Quote: "Pat I agree with you about the variables described. However if you look at the published cr ratio from the major automobile manufacturers designed for 87 octane fuel they all fall within half a point of 9:1."

Don't use manufacturer's published recommendations for anything but toilet paper.

Take for instance a traditional small block chevy, flat-top pistons, large-chamber smog heads, 8.5:1. You can run 87 octane all day every day. Swap to modern Vortec heads with smaller chambers, 9.5:1 compression, and still you can run 87 octane all day every day. The simple re-design of the chamber shape makes flame speeds much faster and you can use much less total ignition.

Factor in head alloy, piston configuration, EFI or carb, or any of the factors listed in patprimmer's post and the possibilities are endless. I recall reading an article about a high school shop class that built a chevy 502 with 12.5:1 compression, a 16:1 A/F ratio, and ran 87 octane with no detonation. It was all using a careful manipulation of the factors listed in patprimmer's post.

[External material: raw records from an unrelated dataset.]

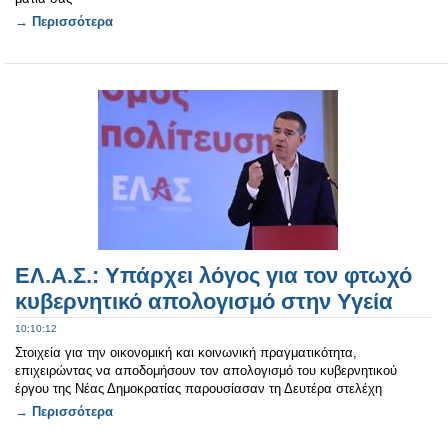
→ Περισσότερα
ΕΛ.Α.Σ.: Υπάρχει λόγος για τον φτωχό
κυβερνητικό απολογισμό στην Υγεία
10:10:12
Στοιχεία για την οικονομική και κοινωνική πραγματικότητα,
επιχειρώντας να αποδομήσουν τον απολογισμό του κυβερνητικού
έργου της Νέας Δημοκρατίας παρουσίασαν τη Δευτέρα στελέχη
→ Περισσότερα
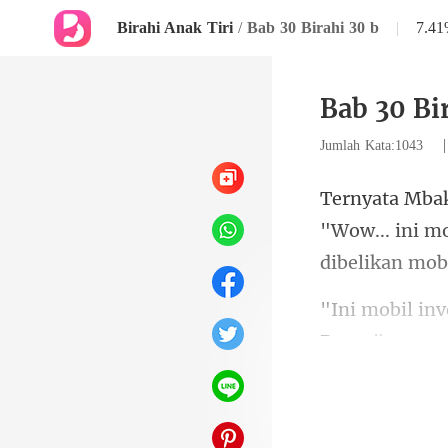
Birahi Anak Tiri
/
Bab 30 Birahi 30 b
|
7.4
Bab 30 Bi
Jumlah Kata:1043
"Wow... ini m
in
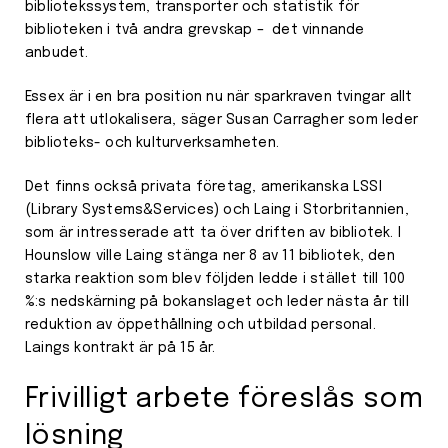
bibliotekssystem, transporter och statistik för
biblioteken i två andra grevskap – det vinnande
anbudet.
Essex är i en bra position nu när sparkraven tvingar allt
flera att utlokalisera, säger Susan Carragher som leder
biblioteks- och kulturverksamheten.
Det finns också privata företag, amerikanska LSSI
(Library Systems&Services) och Laing i Storbritannien,
som är intresserade att ta över driften av bibliotek. I
Hounslow ville Laing stänga ner 8 av 11 bibliotek, den
starka reaktion som blev följden ledde i stället till 100
%:s nedskärning på bokanslaget och leder nästa år till
reduktion av öppethållning och utbildad personal.
Laings kontrakt är på 15 år.
Frivilligt arbete föreslås som
lösning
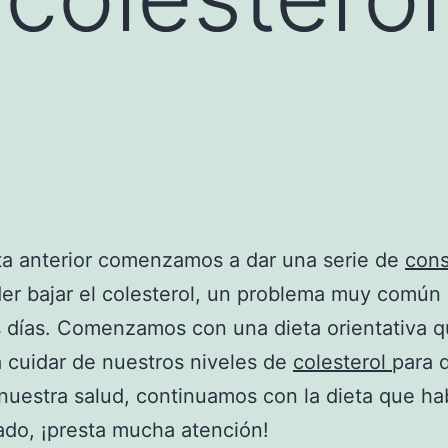
ta anterior comenzamos a dar una serie de
cons
er bajar el colesterol, un problema muy común
 días. Comenzamos con una dieta orientativa 
á cuidar de nuestros niveles de
colesterol
para 
nuestra salud, continuamos con la dieta que h
do, ¡presta mucha atención!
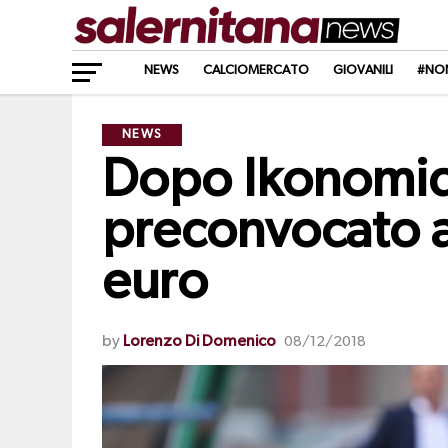
NEWS
CALCIOMERCATO
GIOVANILI
#NO
NEWS
Dopo Ikonomidi
preconvocato a
euro
by
Lorenzo Di Domenico
08/12/2018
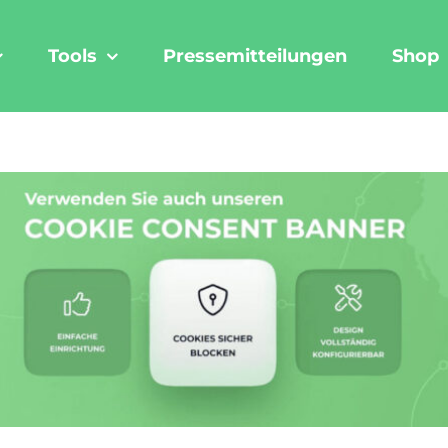
Tools
Pressemitteilungen
Shop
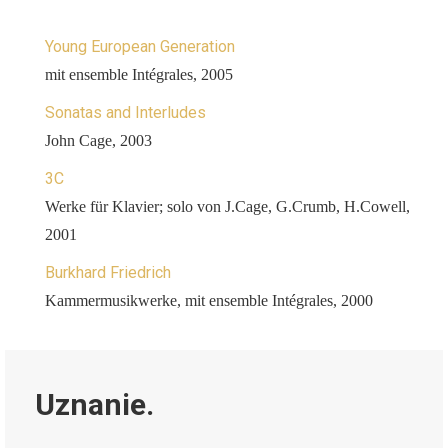
Young European Generation
mit ensemble Intégrales, 2005
Sonatas and Interludes
John Cage, 2003
3C
Werke für Klavier; solo von J.Cage, G.Crumb, H.Cowell,
2001
Burkhard Friedrich
Kammermusikwerke, mit ensemble Intégrales, 2000
Uznanie.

Sorry to be so vague, but there are just so many factors invovled that its hard to pinpoint. Give two builders the exact same set of parts and they will build two engines that have different detonation thresholds; cam ICL, ignition timing, quench height from the machine work involved, radiator efficiency... too much to predict
 
18:1 on Kerosene? Maybe with timed injection. Kerosene has a very low octane rating, and would knock up a storm way before low grade pump gasoline will.